Разговор этот, однако, запал Хоакину в душу, и он стал вопрошать себя, действительно ли он не верит, а если и не верит, то не попробовать ли все же обратиться за исцелением к церкви. И он начал посещать храм, подчас даже демонстративно, как бы бравируя перед теми, кто знал его далеко не религиозные настроения. Так в конце концов отправился он к исповеднику. И там, в исповедальне, он обнажил свою душу.
— Я ненавижу его, отец, ненавижу всей душой, и, не верь я, как верю, не желай я верить, как хочу верить, я убил бы его…
— Но согласитесь, сын мой, это не есть ненависть: это же зависть…
— Всякая ненависть есть зависть, отец; всякая ненависть есть зависть.
— Вот и надо вместо нее воспитать в себе дух благородного соревнования, попытаться достичь совершенства в своей профессии и, служа господу, служить ей как можно лучше…
— Не могу, не могу я работать! Его слава не дает мне покоя.
— Надо сделать над собой усилие… Для этого-то и дарована человеку свобода…

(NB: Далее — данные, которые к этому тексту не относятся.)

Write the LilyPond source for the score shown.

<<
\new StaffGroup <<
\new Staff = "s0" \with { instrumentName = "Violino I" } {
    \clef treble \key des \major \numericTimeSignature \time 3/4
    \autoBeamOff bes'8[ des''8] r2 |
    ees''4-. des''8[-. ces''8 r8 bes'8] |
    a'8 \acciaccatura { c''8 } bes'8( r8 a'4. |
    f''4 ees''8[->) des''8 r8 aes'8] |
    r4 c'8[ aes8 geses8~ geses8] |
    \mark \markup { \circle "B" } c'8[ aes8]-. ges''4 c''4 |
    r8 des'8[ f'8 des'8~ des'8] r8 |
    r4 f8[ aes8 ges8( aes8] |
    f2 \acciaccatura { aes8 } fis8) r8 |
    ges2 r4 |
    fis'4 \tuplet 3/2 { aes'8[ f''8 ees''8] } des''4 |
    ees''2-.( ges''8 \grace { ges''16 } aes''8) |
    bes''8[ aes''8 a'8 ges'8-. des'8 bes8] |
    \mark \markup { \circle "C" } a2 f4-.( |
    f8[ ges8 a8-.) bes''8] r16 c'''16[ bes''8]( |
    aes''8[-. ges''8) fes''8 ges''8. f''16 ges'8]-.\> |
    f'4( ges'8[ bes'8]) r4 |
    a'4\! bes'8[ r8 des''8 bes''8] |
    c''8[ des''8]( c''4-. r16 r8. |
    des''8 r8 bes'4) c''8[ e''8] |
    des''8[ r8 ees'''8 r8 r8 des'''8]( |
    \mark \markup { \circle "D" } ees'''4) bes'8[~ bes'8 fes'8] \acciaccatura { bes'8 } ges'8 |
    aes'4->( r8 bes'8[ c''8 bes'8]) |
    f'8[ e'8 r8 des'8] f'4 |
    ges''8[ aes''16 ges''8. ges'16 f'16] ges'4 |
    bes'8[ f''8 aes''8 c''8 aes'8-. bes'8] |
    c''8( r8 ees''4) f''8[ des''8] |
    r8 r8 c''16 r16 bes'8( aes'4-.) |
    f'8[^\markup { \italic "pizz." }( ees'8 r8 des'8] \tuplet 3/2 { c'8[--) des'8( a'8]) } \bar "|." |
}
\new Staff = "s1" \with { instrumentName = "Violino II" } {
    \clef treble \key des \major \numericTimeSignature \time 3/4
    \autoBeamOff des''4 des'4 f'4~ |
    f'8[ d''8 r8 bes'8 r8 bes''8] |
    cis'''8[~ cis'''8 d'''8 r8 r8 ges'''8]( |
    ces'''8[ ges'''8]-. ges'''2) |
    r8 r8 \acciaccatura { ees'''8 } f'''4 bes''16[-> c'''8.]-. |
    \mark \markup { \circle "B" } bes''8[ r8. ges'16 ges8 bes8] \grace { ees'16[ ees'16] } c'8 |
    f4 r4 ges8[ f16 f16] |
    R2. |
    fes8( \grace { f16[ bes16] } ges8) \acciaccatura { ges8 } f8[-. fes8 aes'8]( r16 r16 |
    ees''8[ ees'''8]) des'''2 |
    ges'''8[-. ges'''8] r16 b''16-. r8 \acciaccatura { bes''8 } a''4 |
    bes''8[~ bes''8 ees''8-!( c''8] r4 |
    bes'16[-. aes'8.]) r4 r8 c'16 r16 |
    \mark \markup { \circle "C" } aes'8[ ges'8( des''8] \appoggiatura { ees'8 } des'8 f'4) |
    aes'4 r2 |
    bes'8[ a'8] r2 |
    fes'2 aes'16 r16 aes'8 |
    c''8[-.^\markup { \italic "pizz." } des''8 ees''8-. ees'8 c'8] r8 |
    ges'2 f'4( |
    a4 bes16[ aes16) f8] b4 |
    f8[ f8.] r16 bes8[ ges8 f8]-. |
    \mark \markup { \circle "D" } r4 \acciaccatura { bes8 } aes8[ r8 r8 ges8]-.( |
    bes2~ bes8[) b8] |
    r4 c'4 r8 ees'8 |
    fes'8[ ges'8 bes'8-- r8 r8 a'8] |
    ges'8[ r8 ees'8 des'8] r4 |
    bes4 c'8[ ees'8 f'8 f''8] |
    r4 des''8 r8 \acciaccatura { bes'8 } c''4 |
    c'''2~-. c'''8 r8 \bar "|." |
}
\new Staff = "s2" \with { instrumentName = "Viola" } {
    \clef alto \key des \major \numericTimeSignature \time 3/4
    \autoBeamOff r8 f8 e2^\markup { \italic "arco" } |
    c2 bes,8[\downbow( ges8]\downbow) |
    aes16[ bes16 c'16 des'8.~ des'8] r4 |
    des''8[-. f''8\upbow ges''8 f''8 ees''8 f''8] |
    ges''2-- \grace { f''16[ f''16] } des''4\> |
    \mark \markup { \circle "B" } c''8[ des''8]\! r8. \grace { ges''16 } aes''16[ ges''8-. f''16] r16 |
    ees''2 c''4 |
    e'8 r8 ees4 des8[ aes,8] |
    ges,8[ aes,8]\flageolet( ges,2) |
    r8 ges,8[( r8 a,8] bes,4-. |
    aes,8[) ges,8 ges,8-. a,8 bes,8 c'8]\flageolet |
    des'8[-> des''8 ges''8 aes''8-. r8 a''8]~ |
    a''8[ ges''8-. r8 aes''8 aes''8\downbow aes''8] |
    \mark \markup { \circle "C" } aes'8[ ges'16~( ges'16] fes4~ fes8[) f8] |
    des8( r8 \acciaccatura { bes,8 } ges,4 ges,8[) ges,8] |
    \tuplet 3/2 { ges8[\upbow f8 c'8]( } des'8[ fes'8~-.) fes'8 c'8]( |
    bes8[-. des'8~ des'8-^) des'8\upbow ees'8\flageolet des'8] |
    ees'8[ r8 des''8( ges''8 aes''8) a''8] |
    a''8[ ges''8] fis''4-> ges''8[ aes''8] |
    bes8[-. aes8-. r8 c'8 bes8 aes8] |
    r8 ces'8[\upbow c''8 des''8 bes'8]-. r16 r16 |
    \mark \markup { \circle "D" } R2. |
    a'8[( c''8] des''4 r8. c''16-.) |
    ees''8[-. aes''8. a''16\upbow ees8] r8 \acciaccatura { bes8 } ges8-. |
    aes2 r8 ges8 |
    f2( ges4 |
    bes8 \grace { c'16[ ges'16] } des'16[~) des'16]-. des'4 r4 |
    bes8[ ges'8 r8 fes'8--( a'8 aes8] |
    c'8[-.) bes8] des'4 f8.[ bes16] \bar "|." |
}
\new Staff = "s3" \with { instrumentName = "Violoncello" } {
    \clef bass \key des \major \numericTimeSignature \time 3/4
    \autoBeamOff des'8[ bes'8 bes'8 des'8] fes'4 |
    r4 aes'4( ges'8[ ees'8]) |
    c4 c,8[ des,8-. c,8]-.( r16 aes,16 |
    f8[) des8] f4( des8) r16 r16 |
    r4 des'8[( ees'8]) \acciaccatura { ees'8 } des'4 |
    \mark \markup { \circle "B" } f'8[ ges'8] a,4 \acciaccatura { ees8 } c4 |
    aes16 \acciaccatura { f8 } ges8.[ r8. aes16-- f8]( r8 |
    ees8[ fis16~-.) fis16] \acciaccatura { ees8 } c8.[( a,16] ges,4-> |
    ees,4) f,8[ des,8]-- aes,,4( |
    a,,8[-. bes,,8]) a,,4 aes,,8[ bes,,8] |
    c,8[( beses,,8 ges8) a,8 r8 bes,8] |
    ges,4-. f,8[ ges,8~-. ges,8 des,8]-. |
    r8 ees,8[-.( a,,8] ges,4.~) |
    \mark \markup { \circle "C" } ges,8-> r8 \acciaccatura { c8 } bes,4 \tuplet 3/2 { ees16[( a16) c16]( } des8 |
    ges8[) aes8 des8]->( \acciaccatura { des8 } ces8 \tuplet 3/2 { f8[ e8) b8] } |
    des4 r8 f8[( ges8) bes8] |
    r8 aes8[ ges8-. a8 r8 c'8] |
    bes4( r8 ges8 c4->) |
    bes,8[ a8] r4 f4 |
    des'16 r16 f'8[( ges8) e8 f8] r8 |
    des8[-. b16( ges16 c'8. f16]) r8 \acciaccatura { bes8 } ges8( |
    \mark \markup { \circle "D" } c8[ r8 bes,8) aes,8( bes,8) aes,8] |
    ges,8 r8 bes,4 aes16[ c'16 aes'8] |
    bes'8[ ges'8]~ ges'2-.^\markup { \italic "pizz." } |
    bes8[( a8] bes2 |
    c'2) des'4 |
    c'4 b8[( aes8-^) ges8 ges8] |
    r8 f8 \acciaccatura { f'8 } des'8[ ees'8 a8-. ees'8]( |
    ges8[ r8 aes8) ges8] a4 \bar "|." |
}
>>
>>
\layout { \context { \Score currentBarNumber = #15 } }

— Я не верю в свободу воли, отец. Я врач.
— Однако…
— В чем провинился я, что бог создал меня таким злобным, завистливым, скверным? Что за отравленную кровь передал мне отец?
— Сын мой… сын мой…
— Нет, не верю я в человеческую свободу, а тот, кто не верит в свободу, не бывает свободен. Нет, я не свободен! Быть свободным — значит верить в то, что ты свободен!
— Вы злой, потому что не верите в бога.
— А разве неверие в бога есть злоба, отец?
— Я не хочу этою сказать, но то, что ваша злобная страсть проистекает от неверия в бога…
— Но тогда я снова могу спросить: разве неверие в бога есть злоба?
— Да, злоба.
— Но я ведь разочаровался в боге потом, оттого что он сотворил меня злым, подобно тому как он сотворил злым и Каина. Сам бог сотворил меня неверующим…
— Он сотворил вас свободным…
— Да, свободным для зла.
— Но и для добра!
— Зачем я родился, отец?
— Спросите-ка лучше, для чего вы живете…
XVI
Авель написал деву Марию с ребенком. Это был точный портрет Елены с маленьким Авелем на руках. Картина имела успех, с нее были сделаны фоторепродукции, и вот перед одной из таких роскошных фоторепродукций стоял на коленях Хоакин и восклицал, обращаясь к богородице:
— Спаси и помилуй мя!
Но в то время как он так молился, бормоча вполголоса какие-то слова, словно прислушиваясь к ним, другой голос, более глубокий, шедший откуда-то изнутри, нашептывал ему: «Если бы он умер! Если бы он оставил ее свободной!» И слова молитвы не могли заглушить этот голос.
— Ты что — решил заделаться мракобесом? — однажды спросил Хоакина Авель.
— Я?
— Да, да, ты! Я слышал, будто ты бросился в объятия церкви, ходишь ежедневно к обедне… Ну, а поскольку ты никогда не верил ни в бога, ни в черта, да и вообще так просто обращения не совершаются, то вот я и решил, что ты заделался мракобесом!
— А тебе что?
— Ничего, я вовсе не требую отчета, но… скажи, ты действительно веришь?
— Мне необходимо верить.
— Тогда другое дело. Но веришь ли ты в самом деле?
— Я тебе ответил, что мне необходимо верить, а потому лучше не спрашивай.
— А вот мне так хватает своего искусства; в нем и заключается моя вера.